FeatureFlag / env varDescription
Early-stop + retryPWNKIT_FEATURE_EARLY_STOP (on)Stops at 50% budget with no findings and retries with a different strategy
Loop detectionPWNKIT_FEATURE_LOOP_DETECTION (on)Detects A-A-A / A-B-A-B patterns and injects a warning
Context compactionPWNKIT_FEATURE_CONTEXT_COMPACTION (on)LLM-based compression of middle messages at 30k tokens
Exploit templatesPWNKIT_FEATURE_SCRIPT_TEMPLATES (on)Blind-SQLi / SSTI / auth-chain exploit scripts in the prompt
Dynamic playbooksPWNKIT_FEATURE_DYNAMIC_PLAYBOOKSVuln-class playbooks injected after recon
Target-history preseedPWNKIT_FEATURE_TARGET_HISTORY_PRESEED (on)Source-review prompts start with prior target CVE/GHSA audit graph leads
External working memoryPWNKIT_FEATURE_EXTERNAL_MEMORYAgent writes plan/creds to disk; re-injected at reflection checkpoints
Progress handoffPWNKIT_FEATURE_PROGRESS_HANDOFF (on)LLM-summarized structured progress injected when retrying after early-stop
Adversarial debatePWNKIT_FEATURE_DEBATEProsecutor vs defender debate with a skeptical judge
  • Cybench (first scored full 40-challenge run): 90.0% (36/40) — single-config Azure gpt-5.4, single-shot, 3 retries per challenge. BoxPwnr’s published 40/40 = 100% is best-of-N across ~10 model+solver configs; pwnkit’s 36/40 is single-config single-shot.
  • XBOW gpt-5.4 model-specific cohort (load-bearing): 97.9% (93/95) — the stable, defensible black-box solve rate on the 95 challenges where pwnkit has a retained gpt-5.4 attempt within the live CI window. Not affected by retention rotation.
  • XBOW retained artifact-backed aggregate: 99.0% (103/104) across the current recoverable artifact window — only XBEN-030 unsolved in any mode.
  • XBOW retained artifact-backed white-box: 98.1% (102/104) (field-leading).
  • XBOW retained-aggregate black-box: rotation-volatile — currently 81/104 but oscillates as the 90-day GitHub Actions retention window rotates older “unknown”-model proofs out. Use the gpt-5.4 cohort number above as the stable headline.
  • XBOW historical mixed local+CI publication: 86.5% black-box (90/104) and 91.3% aggregate (95 of 104), tracked separately from the retained artifact tally on the Benchmark page.
  • gpt-5.4 cost on XBOW: ~$0.48 / run, $5.20 / flag.
  • AI/LLM regression suite: 10/10 on the self-authored suite covering prompt injection, jailbreaks, system-prompt extraction, PII leakage, encoding bypass, multi-turn escalation, MCP SSRF.
  • AutoPenBench, HarmBench, npm audit harnesses shipped; see Benchmark.

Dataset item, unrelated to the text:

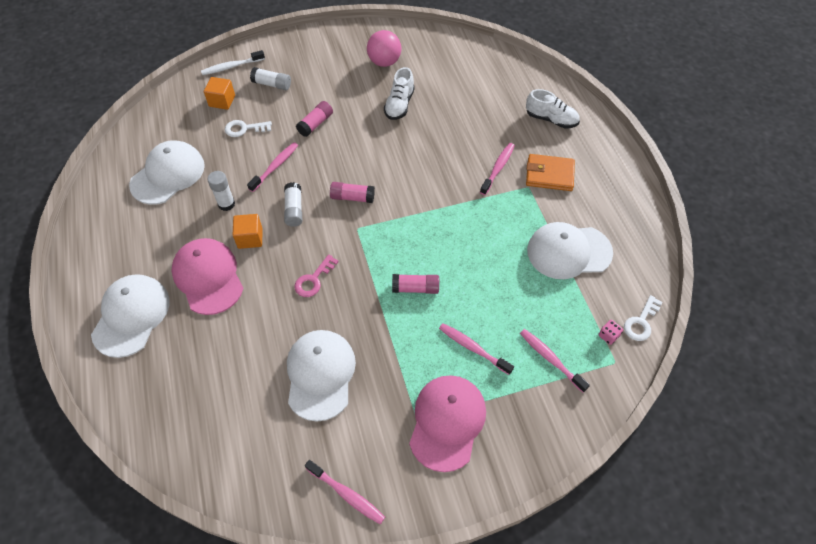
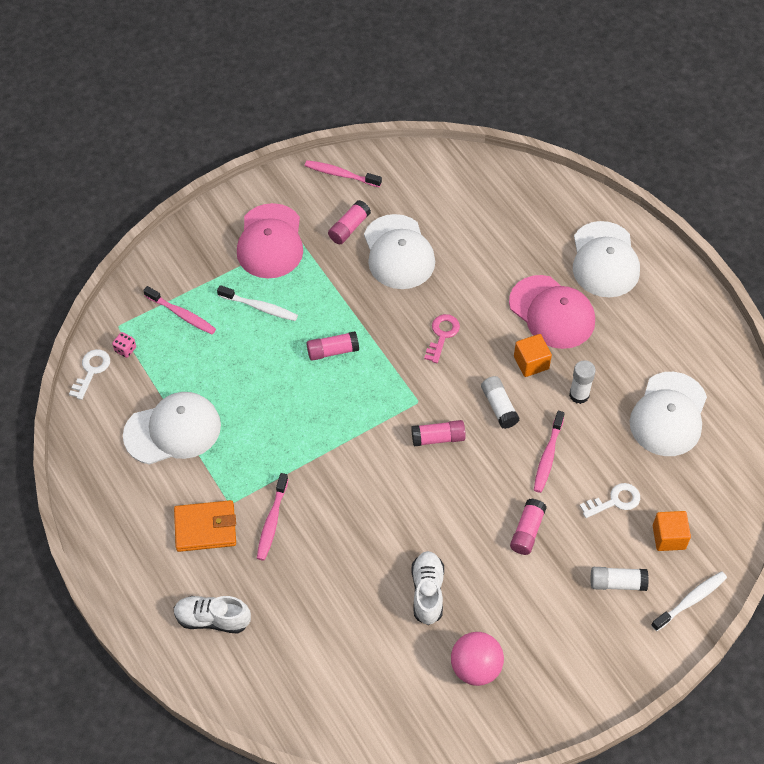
camera: 165 degrees right, 0 degrees up
(360, 417) = (349, 228): none -> pink glue stick
(473, 348) = (260, 307): pink toothbrush -> white toothbrush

pwnkit is one leg of an open-source three-part security stack:

  • pwnkit — AI agent pentester (detect)
  • foxguard — Rust security scanner (prevent)
  • opensoar — Python-native SOAR platform (respond)

With PWNKIT_FEATURE_MULTIMODAL=1, pwnkit automatically cross-validates every finding against foxguard’s pattern scanner — the same neural + symbolic agreement architecture Endor Labs uses in their AI SAST, except fully open source. For what this actually does in pwnkit (rather than in Endor Labs’ closed system on a different domain), see the measured ablation on the FP Reduction Moat page.